Database Unavailability in Frankfurt
Incident Report for Render
Postmortem

Summary

A node provided by our external cloud provider had a hardware issue and failed its status check on May 23, 2022, 08:30 AM UTC. The engineer on-call was automatically paged at 08:57 AM UTC. The engineer investigated the issue - database instances were unable to start on a healthy node because their disks were still attached to the old node. The engineer manually terminated the node around 09:27 AM UTC, which allowed disks to be attached to healthy nodes. This allowed all database instances to come back online by 09:35 AM UTC.

Impact

All user Postgres databases on the node had a complete outage from 08:30 AM UTC to 09:35 AM UTC (up to 1 hour and 5 minutes of downtime).

Root Cause

A node provided by our external cloud provider had a hardware issue and failed its status check at May 23, 2022 08:30 AM UTC.

Mitigations

Hardware issues are rare, but expected occurrences. Our mitigations focus on detection and reducing the time to resolve.

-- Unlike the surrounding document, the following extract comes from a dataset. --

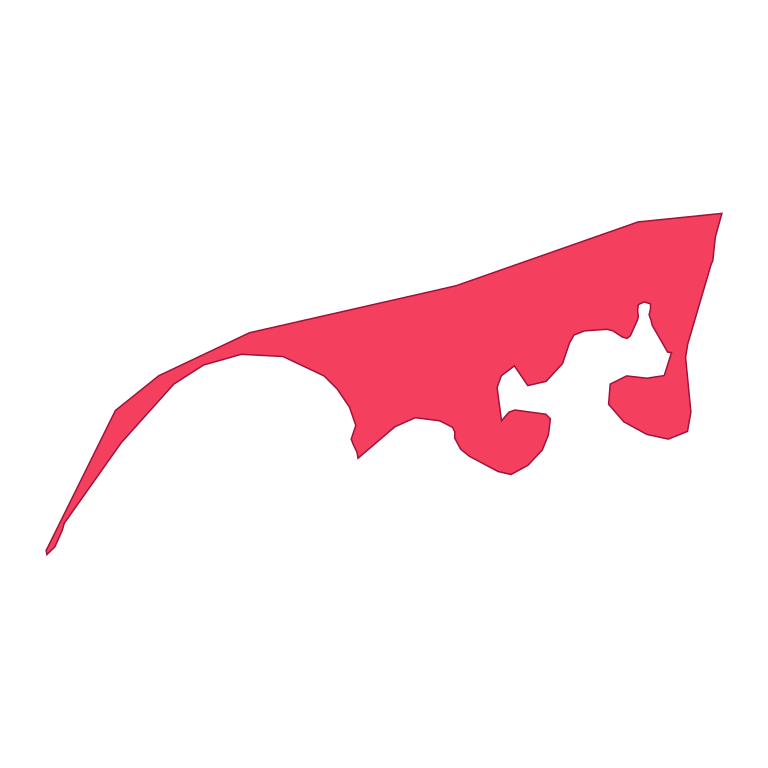 map outline of `Adan (Equal Earth projection)
{"feature_id": "YEM-3510", "entity_name": "`Adan", "entity_type": "Governorate", "adm_level": 1, "iso_a3": "YEM", "parent_name": "Yemen", "parent_adm1": "", "projection": "equal_earth", "projection_center": [44.861, 12.797], "detail": "fine", "context": "isolated", "style": "filled", "palette": "rose", "viewbox_px": 768, "rotation_deg": 0, "n_neighbors": 0, "source": "natural_earth", "source_scale": "10m", "svg_char_len": 1146}
<svg xmlns="http://www.w3.org/2000/svg" viewBox="0 0 768 768"><path d="M721.9,213.4L715.4,236.8L712.8,260.6L711.1,264.5L687.7,344.2L685.6,357.6L690.9,412.0L687.5,431.4L668.3,439.1L646.8,434.4L623.8,421.8L608.6,404.3L610.2,384.1L626.6,375.9L646.8,378.2L664.2,375.6L671.5,352.6L667.6,352.1L652.3,325.5L651.0,320.1L649.1,314.9L650.5,308.9L650.5,303.9L644.2,301.9L638.4,304.6L637.6,310.5L638.4,316.8L637.4,320.1L630.4,335.7L627.2,338.4L622.2,337.0L612.9,330.8L606.8,329.3L584.4,330.9L574.0,335.0L569.5,343.0L562.5,363.6L546.2,381.3L527.8,385.6L514.4,365.9L501.3,375.8L497.1,387.5L501.5,420.8L509.0,412.1L515.0,410.0L545.8,414.2L550.4,418.9L548.4,434.9L542.3,450.0L527.9,465.3L511.0,474.5L498.0,471.5L469.4,456.3L460.6,449.1L454.7,438.1L454.8,432.0L452.5,427.3L439.7,420.8L415.2,417.7L395.0,426.7L358.0,458.3L357.0,452.2L353.2,444.4L351.2,439.1L355.8,425.4L349.5,407.2L337.2,389.0L324.0,375.9L282.9,356.5L241.3,354.3L203.6,365.0L173.8,384.1L121.1,442.9L64.3,523.2L62.2,530.4L54.9,546.8L46.9,554.6L46.1,550.4L46.7,549.4L115.4,410.5L158.8,375.7L249.6,332.7L455.8,285.8L638.1,221.9L721.9,213.4Z" fill="#f43f5e" stroke="#9f1239" stroke-width="1.5"/></svg>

The alert that paged on-call fires after databases are stuck in a single state while starting up for at least 15 minutes - This paged engineer on call after 27 minutes of downtime. We are working on creating an alert that fires sooner.

The engineer took corrective action to resolve the incident 30 minutes after being paged. We are working on making it easier to identify the correct action to take faster and will eventually automate this to reduce the time to resolve.

We created a StatusPage incident 19 minutes after being paged (46 minutes into the outage). As a result, our status page incorrectly reflected 19 minutes of partial downtime. We cannot edit the incident details but have manually updated the uptime to correctly reflect the 1 hour and 5 minutes of total downtime. We will review our incident procedures to ensure our status page reflects our reliability as accurately as possible.

We are also working on High Availability (HA) features for Postgres which should be available around Q4 2022. Users opting into this feature after the feature is completed will suffer minimal downtime if a hardware issue occurs on the node that the primary is on.

Posted May 26, 2022 - 19:57 UTC

Resolved
Issues with Postgres database availability in Frankfurt have now been resolved.
Posted May 23, 2022 - 09:35 UTC
Investigating
We've received reports of issues with Postgres database availability in Frankfurt. Engineers are investigating.
Posted May 23, 2022 - 09:16 UTC
This incident affected: Frankfurt (PostgreSQL).